Tuesday, December 09, 2008

Dark Night of the Soul - 1

I've begun reading Thomas Moore's Dark Nights of the Soul, which I find to be a fascinating read. Even the introduction is rich with allusions to a variety of different mythologies and archetypes (so much so that I might be reading the work of Joseph Campbell's biggest fan...). It may have been this rich text that called to mind so many situations in my own life where his writing (and guidance) could apply.

The dark night is a time of rebirth, a cocoon or chrysalis where we move from being mere bodies into becoming souls. It is a maturing and transforming process. This echoes some of the conversations we had in our small group regarding times of trial and change and suffering - it was frequently a time of suffering or change where transformation and growth occurred in our lives. The death of a friend or a family member would often be the foundation for a new era of life.

Right now I feel I am in the middle of a dark night. It is painful and difficult because at the moment I feel like one era of my life is going through it's death pangs, while another is aborning. On the one hand I look at pictures of a single friend's recent birthday party and I think, "wow. I wish I could go out drinking and dancing and engage in general merriment like that." I lament the loss of those times, however I would not change any of the choices I've made in the past year, least of which marrying my husband. The obligations that come with living with someone, separating myself from my family, and creating a home with my life partner is a jarring yet simultaneously luminous experience. Add this together with the confusion I feel regarding my professional direction, and the mix becomes overwhelming.

There are times where it feels as if I am stuck in a sea of possibilities with shut doors, and others where there are not even walls. I pray that my lack of knowing and this incubation into a new era will lend some direction, some new step where God is calling me to go. If you are experiencing a similar situation, I wish the same for you.

Monday, December 01, 2008

There's no one like me! Well, maybe Penelope...


I first noticed the box at the movie store and thought, "This is kind of quirky. I like the actors... I should see this some time." Granted, I tend to go for more large screen type epics. Theatrical effects, both live action stunts and CG environments are generally my cup of tea. Perhaps it was the stockings, or the scarf, or the funny coat, I'm not sure. I've seen people review this movie and say that the premise is all flubbed. However, when I look at this main character I see myself just out of high school.

You see as much as people like to say that Christina Ricci does not make a hideous looking character, the reality is that at first glance most people will stare. We could go V for Vendetta style and cover the main character with scars, but usually that gruesome of an appearance gives us a more angst ridden tale which tends to end tragically. No one wanting to watch Penelope wants tragic. They want love, discovery, and a personal journey. They want a real life fantasy.

**What this exercise asks**
1. List every person the blog entries mention by both first and last name.
2. Pick up the blog entry about the movie Penelope right after its final sentence and keep writing it.

**Records from a dataset**
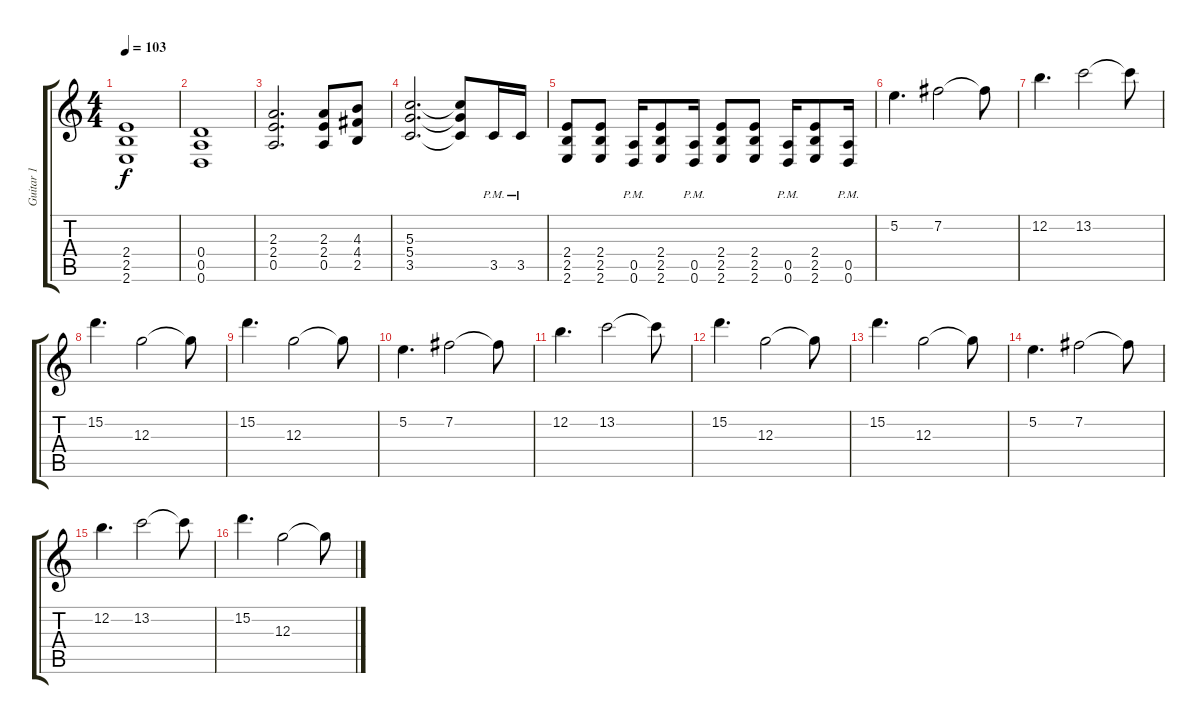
\track ("Guitar 1" "Guitar 1") {instrument distortionguitar}
\staff {score tabs}
\tuning (E4 B3 G3 D3 A2 D2) {hide}
\ts (4 4)
\tempo 103
\clef g2
\ks c
(2.4 2.5 2.6).1{dy f} |
(0.4 0.5 0.6).1 |
(2.3 2.4 0.5).2{d} (2.3 2.4 0.5).8 (4.3 4.4 2.5).8 |
(5.3 5.4 3.5).2{d} (5.3{t} 5.4{t} 3.5{t}).8 3.5{pm}.16 3.5{pm}.16 |
(2.4 2.5 2.6).8 (2.4 2.5 2.6).8 (0.5 0.6{pm}).16 (2.4 2.5 2.6).8 (0.5{pm} 0.6).16 (2.4 2.5 2.6).8 (2.4 2.5 2.6).8 (0.5{pm} 0.6).16 (2.4 2.5 2.6).8 (0.5{pm} 0.6).16 |
5.2.4{d volume 12 balance 8 instrument distortionguitar} 7.2.2 7.2{t}.8 |
12.2.4{d} 13.2.2 13.2{t}.8 |
15.2.4{d} 12.3.2 12.3{t}.8 |
15.2.4{d} 12.3.2 12.3{t}.8 |
5.2.4{d} 7.2.2 7.2{t}.8 |
12.2.4{d} 13.2.2 13.2{t}.8 |
15.2.4{d} 12.3.2 12.3{t}.8 |
15.2.4{d} 12.3.2 12.3{t}.8 |
5.2.4{d} 7.2.2 7.2{t}.8 |
12.2.4{d} 13.2.2 13.2{t}.8 |
15.2.4{d} 12.3.2 12.3{t}.8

**Response list**
1. Thomas Moore, Joseph Campbell, Christina Ricci

2.
I've noticed that movies and stories have taken a recent twist towards the half way. People don't want something that is all fantasy. It's like having one of those wretched drinks at Starbucks that is all sugar and no coffee. On the other hand, when you're going to Starbucks you also don't want straight coffee - no black coffee here! People don't usually want straight reality. They don't want realistic blood, death, mourning, or unrequited love. When the world outside seems so depressing, so awful, people want a little hope. They want it to seem tangible. They want a cappuccino or a mocha. They want a latte with some cinnamon sprinkled on top.

I give you Penelope...

I could see myself, and so many of my friends as Penelope because she was quirky, cool, talented, and told repeatedly by outside forces that she wasn't perfect. Even the most gorgeous of women (and even men) often feel like they are ugly or unattractive, maybe on the high side of things - just normal.

Even though I had some people telling me that I was beautiful, I inherently found my flaws and they became huge gaping holes in my appearance. I noticed what was wrong with me before what was right. I thought I was an ugly, inconsequential person. Perhaps this was one of the main reasons why I chose to do what I did when I was in junior high and high school - the crazy stockings, the quirky dresses, the vintage and second-hand clothes. Perhaps that's why I dyed my hair and cut it into all kinds of crazy combinations.

At some point in college, or in between schools (ah, transferring, a necessary evil) I came to know myself for what I was. I began to see myself the way others saw me.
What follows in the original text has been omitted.